■ DATA ■
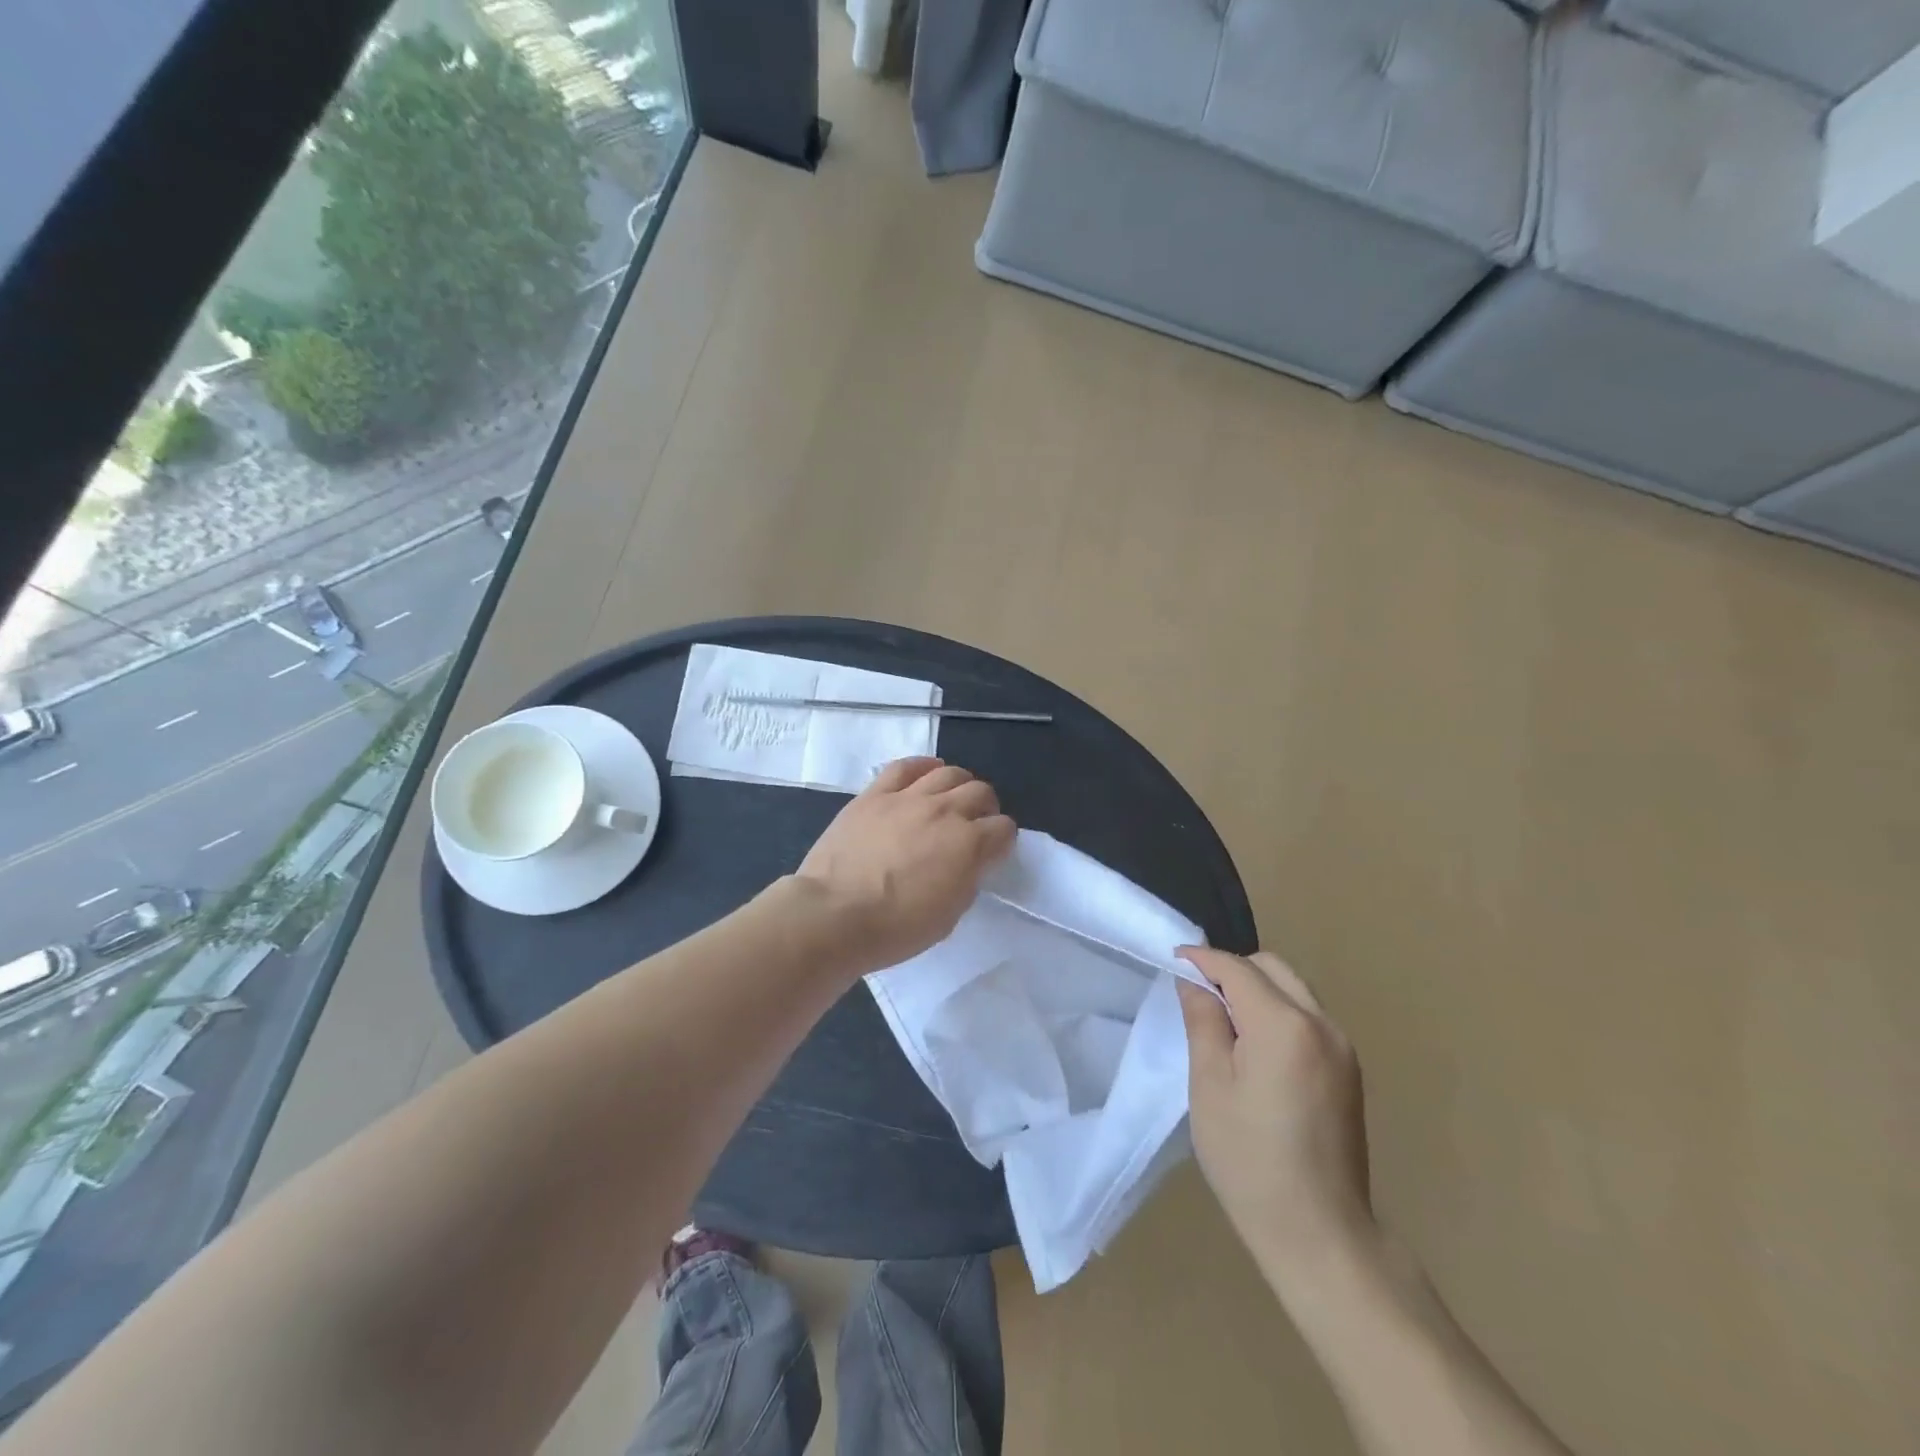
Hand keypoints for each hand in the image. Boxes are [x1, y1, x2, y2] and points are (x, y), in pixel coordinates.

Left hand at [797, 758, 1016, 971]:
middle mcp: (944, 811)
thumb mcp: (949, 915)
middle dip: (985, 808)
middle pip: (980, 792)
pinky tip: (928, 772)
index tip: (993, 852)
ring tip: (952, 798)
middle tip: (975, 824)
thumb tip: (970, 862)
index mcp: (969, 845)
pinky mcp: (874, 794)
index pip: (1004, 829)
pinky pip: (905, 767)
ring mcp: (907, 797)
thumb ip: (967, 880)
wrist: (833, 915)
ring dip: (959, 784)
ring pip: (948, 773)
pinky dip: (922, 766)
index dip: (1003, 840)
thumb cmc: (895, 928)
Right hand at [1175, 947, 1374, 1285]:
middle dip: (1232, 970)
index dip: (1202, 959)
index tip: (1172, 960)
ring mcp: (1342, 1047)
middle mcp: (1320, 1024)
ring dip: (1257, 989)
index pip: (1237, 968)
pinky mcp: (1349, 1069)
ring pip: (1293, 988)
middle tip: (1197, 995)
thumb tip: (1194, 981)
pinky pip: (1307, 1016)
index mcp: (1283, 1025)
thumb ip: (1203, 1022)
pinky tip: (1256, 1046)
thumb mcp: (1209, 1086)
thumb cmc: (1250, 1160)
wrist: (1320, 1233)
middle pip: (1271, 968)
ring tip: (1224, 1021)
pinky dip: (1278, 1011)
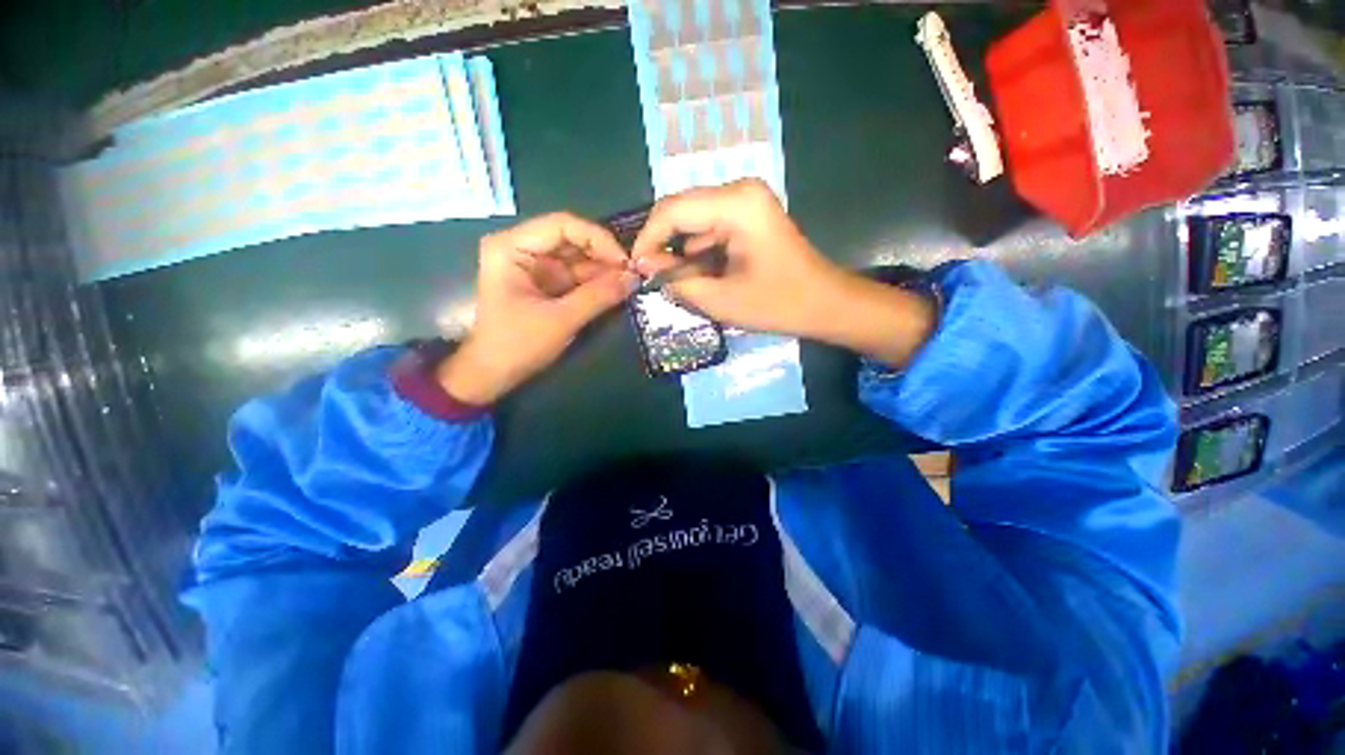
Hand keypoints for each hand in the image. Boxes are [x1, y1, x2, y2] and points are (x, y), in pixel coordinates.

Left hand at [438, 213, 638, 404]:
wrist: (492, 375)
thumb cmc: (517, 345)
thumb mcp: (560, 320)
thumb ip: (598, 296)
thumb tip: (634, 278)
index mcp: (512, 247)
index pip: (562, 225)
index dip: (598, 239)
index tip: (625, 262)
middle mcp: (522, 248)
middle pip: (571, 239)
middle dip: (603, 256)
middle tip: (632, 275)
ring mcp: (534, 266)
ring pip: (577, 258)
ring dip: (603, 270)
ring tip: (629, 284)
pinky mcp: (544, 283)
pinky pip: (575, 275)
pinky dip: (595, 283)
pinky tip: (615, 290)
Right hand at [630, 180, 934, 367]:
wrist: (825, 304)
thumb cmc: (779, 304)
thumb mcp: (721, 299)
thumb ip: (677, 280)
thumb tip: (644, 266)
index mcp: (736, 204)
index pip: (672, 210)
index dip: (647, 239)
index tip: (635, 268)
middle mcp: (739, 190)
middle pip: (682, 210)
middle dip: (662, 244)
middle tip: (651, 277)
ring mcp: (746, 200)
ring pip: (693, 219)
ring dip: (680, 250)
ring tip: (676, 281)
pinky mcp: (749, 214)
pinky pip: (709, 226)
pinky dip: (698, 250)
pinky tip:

■ WHAT IS BEING ASKED ■
Please give an exact copy of the lines above, beginning with the line containing "ring dip: (603, 270)" and running through the line containing "index mcp: (736, 204)", and of no other lines.

■ OUTPUT OF THE TASK ■
ring dip: (603, 270)
ring tip: (629, 284)
pinky mcp: (544, 283)
pinky pip: (575, 275)
pinky dip: (595, 283)
pinky tip: (615, 290)
Right hand at [630, 180, 934, 367]:
wrist: (825, 304)
thumb cmc: (779, 304)
thumb mcp: (721, 299)
thumb ip: (677, 280)
thumb tip: (644, 266)
index mcp: (736, 204)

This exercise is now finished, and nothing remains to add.